Pertanyaan mengenai nilai dari hasil panen ini yang membuat petani justru berlomba-lomba untuk menanam tanaman berorientasi pasar, kemudian merawatnya dengan baik, tetapi bukan mereka yang memanen serta menjual. Ini juga menjadi peluang bagi petani tunakisma yang dipekerjakan hanya untuk panen saja, yang mempekerjakan tentunya adalah pedagang tersebut dan bukan pemilik lahan. Mengapa tanaman pasar mendominasi pertanian lahan kecil? Alasannya karena harga jual komoditas lain sangat rendah dan jika satu lahan itu berisikan tanaman campuran, uang yang didapatkan lebih sedikit. Ini yang membuat lahan pertanian skala kecil lebih mirip kebun kebun monokultur dengan sistem kerja rumah tangga.

Jika dibandingkan dengan efisiensi, maka rasionalitas diuji. Pedagang membeli dengan harga yang lebih murah dibandingkan petani itu menjual sendiri ke pasar. Tetapi, mengapa petani mau? Alasannya karena pedagang di pasar juga memainkan harga jika petani sendiri yang menjual ke pasar. Ini yang membuat ukuran produktifitas sebenarnya menjadi seragam. Kebanggaan sektor agraria di Indonesia masih didominasi dari perkebunan kelapa sawit yang memberikan pemasukan negara cukup tinggi.

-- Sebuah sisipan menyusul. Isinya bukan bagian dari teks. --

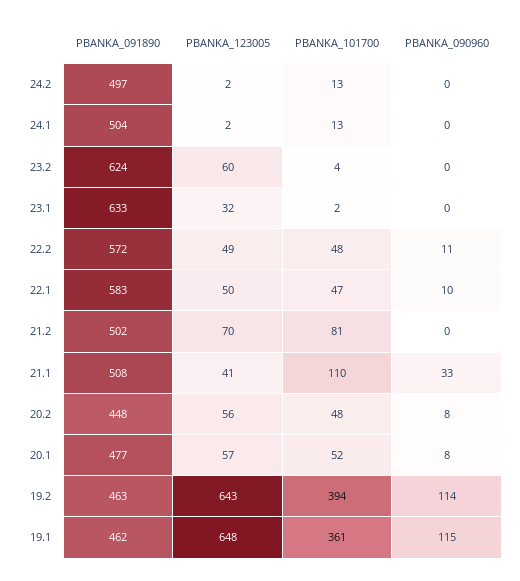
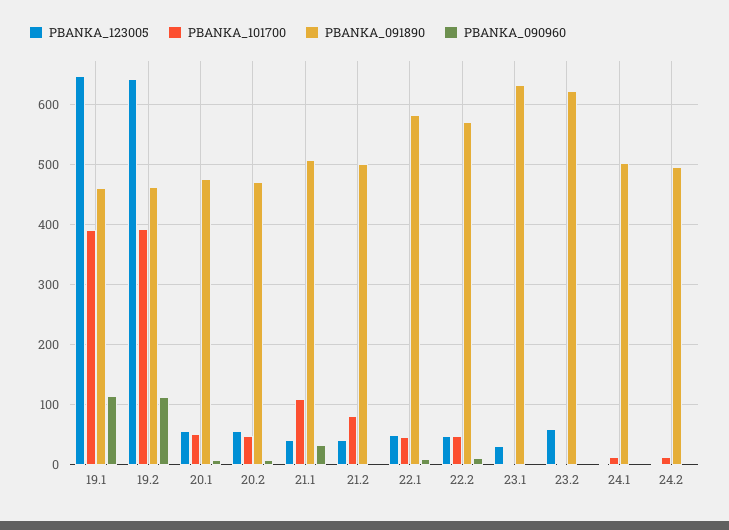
PBANKA_123005, 21.2: 70 -> 40
PBANKA_091890, 20.2: 448 -> 470
PBANKA_101700, 19.1: 361 -> 390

Munculnya kelompok pedagang pada transisi agraria pada lahan-lahan pertanian skala kecil di Indonesia membawa kenyataan baru. Produktifitas tidak selalu terlihat dari kuantifikasi hasil bumi yang nyata dari suatu petak lahan pertanian. Lebih dari itu, uang mungkin saja menjadi suatu komoditas baru dalam lahan-lahan pertanian skala kecil dan sektor agraria pada umumnya pada abad ini.

[i] Bernstein, Henry. 2015. Dinamika Kelas dalam Perubahan Agraria. Insist Press. Yogyakarta.